▶ _TASK ITEM_:
Across all the entries, how many lines hold "anchor"? Answer with that number and nothing else.

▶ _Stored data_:
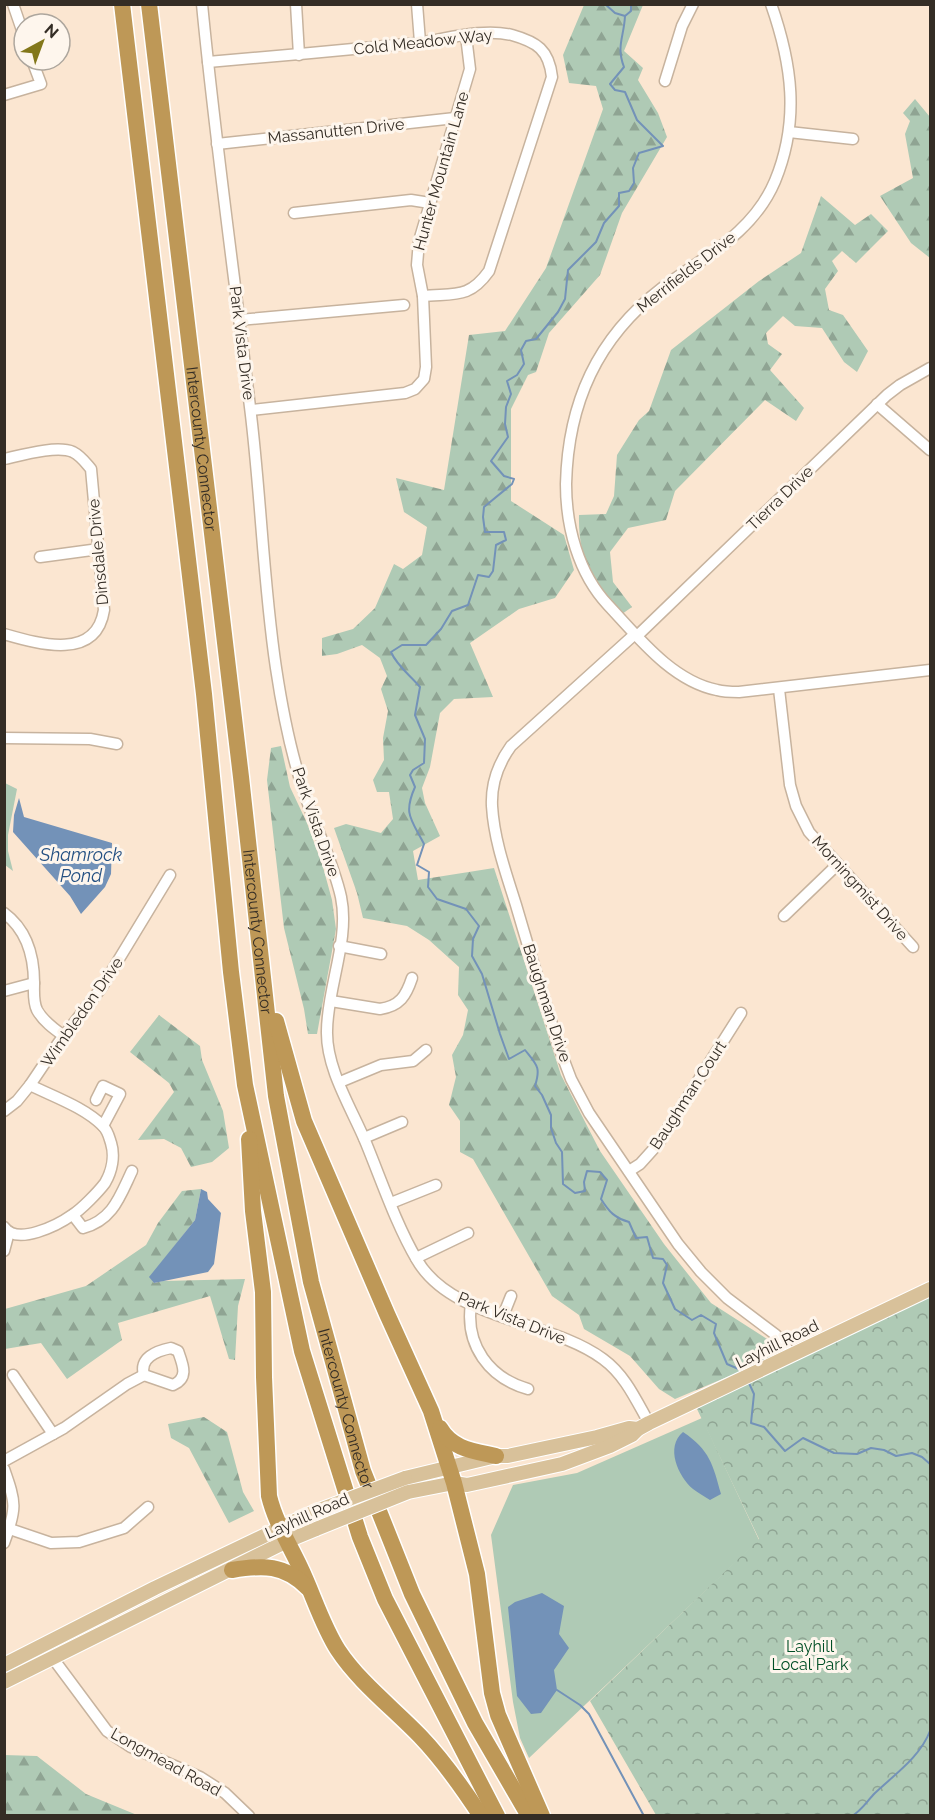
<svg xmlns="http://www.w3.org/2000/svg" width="935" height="1820" font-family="Raleway,sans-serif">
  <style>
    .grass { fill: #afcab5 }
    .forest { fill: url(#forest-firs) }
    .park { fill: url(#park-crowns) }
    .water { fill: #7392b8 }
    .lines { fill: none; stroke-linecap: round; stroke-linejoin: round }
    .stream { stroke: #7392b8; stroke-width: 2 }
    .minor-casing { stroke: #c7b39e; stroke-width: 13 }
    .major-casing { stroke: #fff; stroke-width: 16 }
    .highway-casing { stroke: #fff; stroke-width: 19 }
    .minor { stroke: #fff; stroke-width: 10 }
    .major { stroke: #d8c19a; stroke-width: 14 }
    .highway { stroke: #be9857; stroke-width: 16 }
    .major-bridge-casing { stroke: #fff; stroke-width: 16; stroke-linecap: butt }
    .major-bridge { stroke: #d8c19a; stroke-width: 14 }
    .labels { text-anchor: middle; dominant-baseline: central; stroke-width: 6; stroke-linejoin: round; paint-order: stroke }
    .street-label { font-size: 16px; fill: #342d25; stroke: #fef6ed }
    .park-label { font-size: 16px; fill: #004e25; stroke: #fef6ed }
    .water-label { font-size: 18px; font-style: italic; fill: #245082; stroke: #fef6ed }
  </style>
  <defs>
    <pattern id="forest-firs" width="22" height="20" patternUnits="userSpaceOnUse" patternTransform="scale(1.5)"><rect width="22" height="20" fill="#afcab5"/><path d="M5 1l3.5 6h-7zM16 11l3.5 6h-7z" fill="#8fa493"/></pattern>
    <pattern id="park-crowns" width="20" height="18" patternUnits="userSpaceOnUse" patternTransform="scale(1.5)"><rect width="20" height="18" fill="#afcab5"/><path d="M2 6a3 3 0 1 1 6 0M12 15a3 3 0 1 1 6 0" fill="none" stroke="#8fa493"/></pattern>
  </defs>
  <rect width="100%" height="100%" fill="#fbe6d1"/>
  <g class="grass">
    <path d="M5,783L17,789L8,835V851L13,871L5,865Z"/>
    <path d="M702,1418L759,1540L529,1758L520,1738L513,1702L491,1535L513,1485L577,1473Z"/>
  </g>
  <g class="forest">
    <path d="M584,5H643L624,51L643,68L638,80L658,113L667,137L622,213L600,275L549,333L536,372L528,375L511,409V501L564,535L574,570L555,598L519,609L470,643L493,697L454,699L440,713L430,767L422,788L425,803L440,836L413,851L418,880L494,868L561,1075L600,1151L664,1244L711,1303L775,1344L770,1359L675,1399L659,1389L630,1356L584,1329L579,1315L552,1296L473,1159L460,1152V1121L449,1105L456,1077L452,1055L463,1035L468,1010L458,995L459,967L429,940L407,926L363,918L357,893L334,828L346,824L381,833L393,819L389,792H377L373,780L384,760L383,738L388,711L381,689L387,676L380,658L362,645L337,654L322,656V638L353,629L375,608L394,564L403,569L422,555L427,527L404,512L396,478L444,490L469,335L505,331L546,268L603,109L596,86L569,83L563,55Z"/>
    <path d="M915,99L930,117V258L911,243L880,196L913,178L905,134L910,121L903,113Z"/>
    <path d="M821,196L855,225L871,214L888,231L856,263L842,251L832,261L838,271L825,289L829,310L843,315L868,351L857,372L844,362L822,328L795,326L783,316L766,333L768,344L782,354L770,370L804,408L796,421L765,400L675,491L666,520L628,528L610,552L613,582L632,607L622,614C593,581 578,561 579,515L606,514L614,496L617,455L639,420L649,411L671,350L759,281L801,253Z"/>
    <path d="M281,746L290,787L307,823L323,867L332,900L336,929L317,1034H308L304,1009L284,928L267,780L271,748Z"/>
    <path d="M159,1015L200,1046L202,1060L223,1111L229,1148L212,1162L191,1167L181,1148L164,1139L138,1140L174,1092L169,1083L130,1052Z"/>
    <path d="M201,1189L195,1220L150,1277L154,1283L163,1281L245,1279L238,1306L235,1360L229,1359L210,1296L118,1323L122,1340L67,1379L41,1343L5,1349V1309L86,1286L146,1245L158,1223L182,1191Z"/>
    <path d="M204,1417L227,1432L243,1492L254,1511L229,1523L189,1448L171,1438L168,1424Z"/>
    <path d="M4,1755L37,1756L86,1794L137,1815H5Z"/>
  </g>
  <path class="park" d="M930,1293V1815H656L590,1701L759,1539L697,1409L736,1385Z"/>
  <g class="water">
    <path d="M19,798L24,817L112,843L111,874L105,887L81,914L70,896L13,832L14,815Z"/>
    <path d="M201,1189L207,1192L208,1199L221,1213L214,1264L208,1272L154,1283L149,1277L195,1220Z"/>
    <path d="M683,1432C710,1450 713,1465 721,1494L710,1500C704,1496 698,1493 693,1489C678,1476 665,1447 683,1432Z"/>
    <path d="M542,1593L564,1606L559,1634L569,1648L554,1670L557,1690L541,1713L531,1714L517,1696L508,1607L515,1602Z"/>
  </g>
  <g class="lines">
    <g class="stream">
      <path d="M605,4L615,13L625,16C624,37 616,46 624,67L610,84L615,90L625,92L637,120L663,146L639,153L633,168L634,183L629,191L619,193V206L604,223L596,242L568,270L565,299L558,312L536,339L526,341L521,350L524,364L517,375L507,381L511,394L506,407L505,424L508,437L491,461L504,476L514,479L512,484L484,507L483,517L485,532H504L506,540L496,545L493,571L489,577L478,575L468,605L452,611L441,629L426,645H402L391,652C397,666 410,675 420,687L415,715L425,739L424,763L413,770L410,775L415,787C403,814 411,819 424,844L417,865L429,872L428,887L437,899L466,909L479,926L473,939L472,956L482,974L500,1034L509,1059L525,1050C537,1065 541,1067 535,1086L542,1095L551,1115V1128L556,1143L562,1152L563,1184L575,1193L585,1191L584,1182L587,1171L600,1172L607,1180L601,1199C609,1212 615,1218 629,1222L636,1238L647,1237L653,1258L663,1259L667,1265L663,1283L675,1309L692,1320L701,1315L716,1324L714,1333L727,1364L743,1371"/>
      <path d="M625,16L631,11V4"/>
      <path d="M748,1381L754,1394L751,1423L764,1427L785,1451L803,1438L834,1453L857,1454L871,1448L884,1450L896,1456L912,1453L922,1457L930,1464"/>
      <path d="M557,1690L580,1705L589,1714L644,1816"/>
      <path d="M852,1816C862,1810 867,1801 875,1793C895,1774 920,1757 930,1731"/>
    </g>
    <g class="minor-casing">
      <g id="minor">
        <path d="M13,4L24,36"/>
        <path d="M202,4C215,139 234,273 250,407C261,494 263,582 276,668C282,708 291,754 304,792C315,827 333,861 341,897C350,940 327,988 327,1031C326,1069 352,1109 366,1143C382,1182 396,1224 417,1260C452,1320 550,1320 603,1359C625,1375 636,1400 649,1423"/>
        <path d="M296,4L299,55"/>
        <path d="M417,4L420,42"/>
        <path d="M771,4C792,64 800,120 775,181C753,233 705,256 662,288C597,338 568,403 566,484C566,526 578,573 608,605C638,637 672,681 717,690C724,692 732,692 739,692L930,670"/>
        <path d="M208,62C278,56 347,50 417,43C447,39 482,28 512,35C537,42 549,50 552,77L489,271C469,299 455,293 423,296"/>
        <path d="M665,81L682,26L693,4"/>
        <path d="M4,95L41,84L32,60"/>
        <path d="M789,132L853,139"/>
        <path d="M217,144L455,118"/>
        <path d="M294,213L411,200L430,203"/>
        <path d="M239,320L404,305"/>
        <path d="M877,404L930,450"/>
        <path d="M251,410L405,393L415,389L424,379L426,367L423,296L417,265L419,241L470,69L466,36"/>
        <path d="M4,459C22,455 57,445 73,452C81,456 85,462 91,469L104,610C96,661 39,644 4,634"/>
        <path d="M40,557L99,549"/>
        <path d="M635,634L511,746C498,764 491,784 492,806C494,840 506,873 516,905C530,953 545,1002 560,1050L571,1079L589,1113L678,1244L701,1272L727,1298L776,1335L792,1355"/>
        <path d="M637,636L887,395L900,385L930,368"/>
        <path d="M779,689L790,785L796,806L809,832L913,947"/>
        <path d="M4,738L90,739L117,744"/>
        <path d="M4,913C27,930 34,955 34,983C34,992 33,1002 37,1010C43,1021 54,1029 64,1036"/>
        <path d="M784,916L837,865"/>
        <path d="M339,946L381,954"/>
        <path d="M4,991L34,983"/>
        <path d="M331,1001L380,1009C400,1006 406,996 412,978"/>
        <path d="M340,1082L381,1065L413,1061L426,1050"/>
        <path d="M96,1100L103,1086L120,1094L103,1126"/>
        <path d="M4,1111L17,1101L30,1085L59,1042L102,987L170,875"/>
        <path d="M364,1138L402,1122"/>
        <path d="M629,1171L640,1164L658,1144L741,1013"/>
        <path d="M391,1203L436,1185"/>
        <path d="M73,1215L83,1228C113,1220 120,1196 132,1171"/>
        <path d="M4,1227C17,1246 58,1225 72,1215C81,1210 99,1191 105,1183C112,1171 115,1156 111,1143C109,1137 108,1131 103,1126C84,1107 54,1097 30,1085"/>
        <path d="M4,1251L9,1232"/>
        <path d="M416,1258L468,1233"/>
        <path d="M471,1304C465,1345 489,1378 528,1389"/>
        <path d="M503,1316L511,1296"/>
        <path d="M171,1348L178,1351C183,1365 189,1378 173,1385L144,1375C139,1358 156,1351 171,1348Z"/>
        <path d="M13,1375L53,1434"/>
        <path d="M4,1461L64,1428L127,1384L144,1375"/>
        <path d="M4,1469C16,1503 17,1508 4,1543"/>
        <path d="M4,1527L51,1543L79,1542L124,1528L148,1507"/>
        <path d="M49,1653L107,1731L131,1747L200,1777L225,1793L249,1816"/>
      </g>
    </g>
    <g class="major-casing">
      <g id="major">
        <path d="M405,1478L496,1456H508L597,1437L629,1428L638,1429"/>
        <path d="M408,1492L454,1483L467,1485L562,1464L610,1446L632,1435L638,1429L649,1423L930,1289"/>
        <path d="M4,1665L155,1588L314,1512"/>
        <path d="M4,1682L287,1541L316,1529"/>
      </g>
    </g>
    <g class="highway-casing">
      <g id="highway">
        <path d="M122,4L204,694L231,972L245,1085L302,1351L360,1537L385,1599L497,1816"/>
        <path id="s1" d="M149,4L241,777L276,1096L311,1282L363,1471L412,1594L475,1723L529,1816"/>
        <path d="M276,1021L304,1121L387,1314L431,1411L454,1483L477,1574L492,1693L498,1715L542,1816"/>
        <path d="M249,1139L253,1211L263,1292L264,1377L269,1496C275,1521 289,1544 300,1567C313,1594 322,1625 338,1650C359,1682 393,1708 420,1736C443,1760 462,1787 481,1816"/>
        <path d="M440,1428C452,1449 473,1451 496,1456"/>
        <path d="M232,1570C263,1565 284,1564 308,1588"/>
      </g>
    </g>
    <use href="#minor" class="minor"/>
    <use href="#major" class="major"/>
    <use href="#highway" class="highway"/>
    <g class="major-bridge-casing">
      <g id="major-bridge">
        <path d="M314,1512L405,1478"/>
        <path d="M316,1529L408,1492"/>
      </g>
    </g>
    <use href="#major-bridge" class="major-bridge"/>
  </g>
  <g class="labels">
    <g class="street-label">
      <text transform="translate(423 42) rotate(-6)">Cold Meadow Way</text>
      <text transform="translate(336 131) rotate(-6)">Massanutten Drive</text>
      <text transform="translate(441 171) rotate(-74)">Hunter Mountain Lane</text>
      <text transform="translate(686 272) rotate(-38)">Merrifields Drive</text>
      <text transform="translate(242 343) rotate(83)">Park Vista Drive</text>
      <text stroke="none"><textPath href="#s1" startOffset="448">Intercounty Connector</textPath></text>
      <text transform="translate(780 498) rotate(-44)">Tierra Drive</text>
      <text transform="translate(98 552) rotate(-95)">Dinsdale Drive</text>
      <text transform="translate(316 822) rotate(71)">Park Vista Drive</text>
      <text transform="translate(860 888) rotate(48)">Morningmist Drive</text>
      <text stroke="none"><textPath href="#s1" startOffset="934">Intercounty Connector</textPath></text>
      <text transform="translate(547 1003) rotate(72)">Baughman Drive</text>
      <text transform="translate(82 1012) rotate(-55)">Wimbledon Drive</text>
      <text transform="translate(688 1095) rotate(-57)">Baughman Court</text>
      <text transform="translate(512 1318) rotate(22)">Park Vista Drive</text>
      <text transform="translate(777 1344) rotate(-26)">Layhill Road</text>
      <text stroke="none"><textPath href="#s1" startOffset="1420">Intercounty Connector</textPath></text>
      <text transform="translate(307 1516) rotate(-24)">Layhill Road</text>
      <text transform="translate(166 1762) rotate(29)">Longmead Road</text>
    </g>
    <g class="park-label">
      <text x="810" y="1646">Layhill<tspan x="810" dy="18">Local Park</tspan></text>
    </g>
    <g class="water-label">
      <text x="81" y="854">Shamrock<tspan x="81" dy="21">Pond</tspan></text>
    </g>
  </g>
  <rect width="935" height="1820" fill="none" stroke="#342d25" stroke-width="12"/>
  <g transform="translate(42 42) rotate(41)"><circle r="28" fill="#fef6ed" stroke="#ada69d" stroke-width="1.5"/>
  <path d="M0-4.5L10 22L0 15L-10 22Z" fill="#83771a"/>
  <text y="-9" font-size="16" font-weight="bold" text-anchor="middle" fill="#342d25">N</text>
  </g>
</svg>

▶ _EXERCISE OUTPUT_:
2